- [WHAT NEEDS TO BE DONE]: Copy the text of every entry below word for word, leaving the pictures out of your answer.

- [ENTRIES SUPPLIED]:
• • •

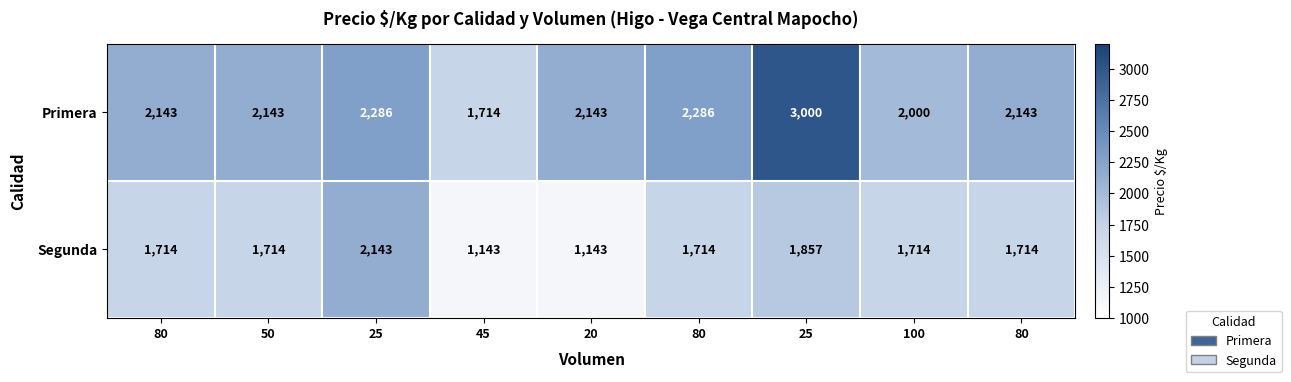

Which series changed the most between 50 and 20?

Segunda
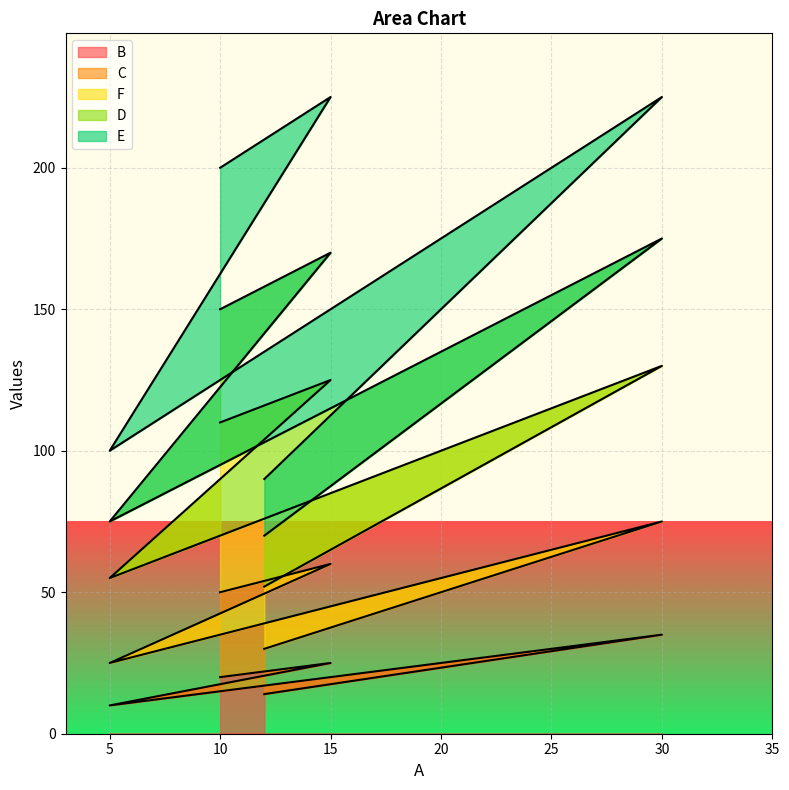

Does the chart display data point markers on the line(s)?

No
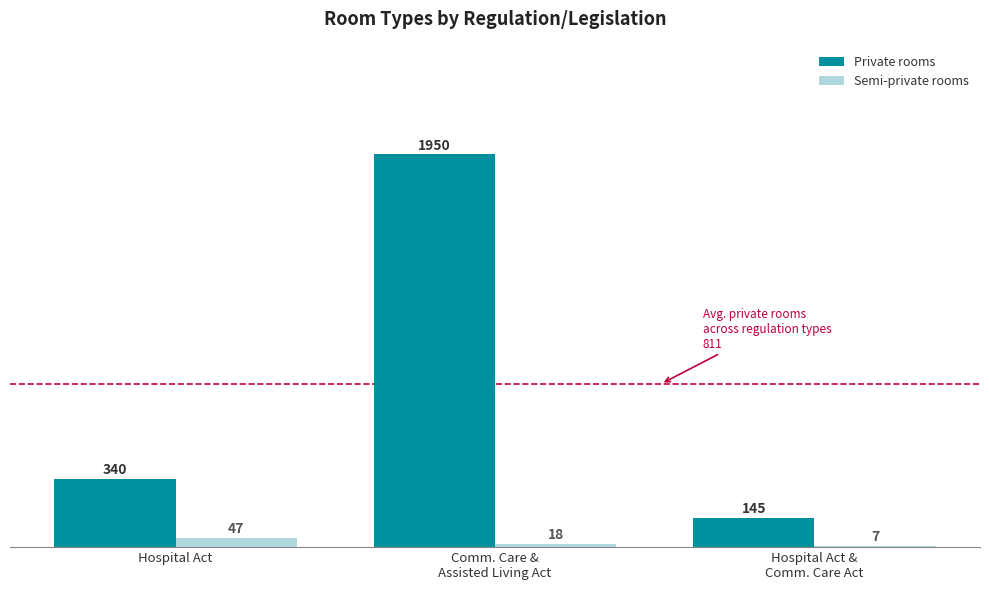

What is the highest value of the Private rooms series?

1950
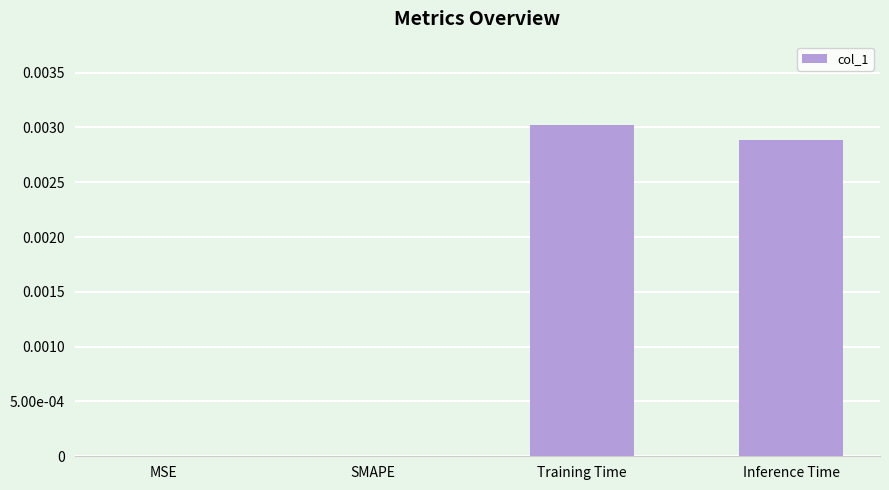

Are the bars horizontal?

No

• • •

- [ANSWER TO THIS TASK]:
Which series changed the most between 50 and 20?

Segunda

Does the chart display data point markers on the line(s)?

No

What is the highest value of the Private rooms series?

1950

Are the bars horizontal?

No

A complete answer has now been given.